**Extract provided:**
——————————

Enlarged image of the ship in the church at Medevi Brunn, from the photo in my previous post. (Also repeating, below, the original interior photo + one of the exterior, so that you won’t have to go back to compare.)
One reader asked in a comment to my post yesterday from Medevi, about the ship hanging from the ceiling in the church. Spontaneously, I was going to just answer that such model ships are rather common in churches in Scandianavia (and also some other European countries). They are called votive ships and were usually donated by sailors thankful to have been saved from a storm at sea. The name “votive” comes from the Latin term of Ex-Voto, meaning “made after a vow”. The practice goes back to the Middle Ages.
Googling Medevi church to check for details, I find something else about this particular votive ship that I did not know, though: It has a reputation of being able to predict the weather over the next 24 hours – at an accuracy of 99%. If its front points towards the altar (which in this church is to the north, rather than to the east, as is otherwise the common practice), it will be rainy, and you had better stay in. If it points towards the door (south), it will be sunny, and you will be able to spend time outdoors. If the fore of the ship points east or west, the weather will be mixed … I did not know about this when we were there; but looking at the photo now, if the altar is to the north, then the ship in my photo is pointing west – and the weather was indeed “mixed” that day. (We had rain later in the day, having rounded the north end of the lake...) The ship’s ability to predict the weather is said to be due to the quality of the hemp rope that it’s hanging from, which is said to react to air humidity. All according to Swedish Wikipedia. The same article also says that the ship was made by someone who was a patient in the asylum at Vadstena in 1821. Intriguing; but I’m afraid I can’t find any more details about that!
The interior of the church is also unusual, not only in that the altar is on the north side of the church, but also because the pulpit is above the altar. As we just popped into the church very briefly when we were there, I didn’t really take all these details in! (So thanks to Sandra for asking, and making me look into it further!) Moreoever, I learn that the main entrance from the south was only for the nobility, who then sat down on the left side (west side), facing east. The commons and poor people came in through a door on the east side of the church, and sat facing west. With the altar and the pulpit in the middle.
Thinking about it, I don’t think I’ve seen this particular arrangement anywhere else, or at least not in any church of this (small) size. The usual standard in old churches is to have the altar to the east, and the entrance – and the tower, if there is one – to the west. And a raised pulpit usually to one side, and a little in front of the altar. (Although in big cathedrals, the layout can sometimes be a bit more confusing; and I’m really no expert!)

——————————

**Raw data:**
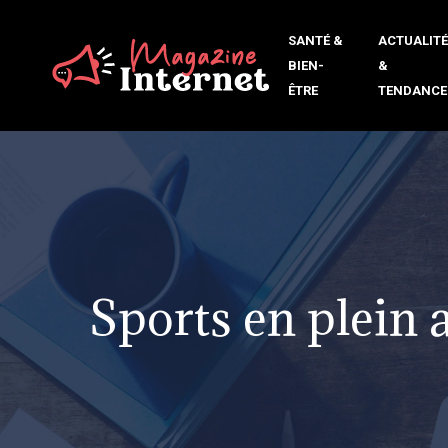
SANTÉ &
ACTUALIT
BIEN-
&
ÊTRE
TENDANCE
Sports en plein a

——————————

**Work order 1:** In the post about the ship in the Medevi church, why is the ship said to be able to predict the weather? Answer in one to three sentences.
**Work order 2:** Summarize the post about the Medevi church ship in three sentences.

**Response 1:** Its ability to predict the weather is said to come from the quality of the hemp rope it hangs from. That rope is said to react to air humidity.

**Response 2:** The ship hanging in the church at Medevi Brunn is a votive ship, a kind of model ship common in Scandinavian churches and usually donated by sailors thankful to have been saved from a storm at sea. This one has a reputation for predicting the next 24 hours of weather by the direction its front points, an ability credited to its hemp rope reacting to air humidity. The church is also unusual because its altar is on the north side with the pulpit above it, and the nobility and the commons entered by different doors and sat facing each other.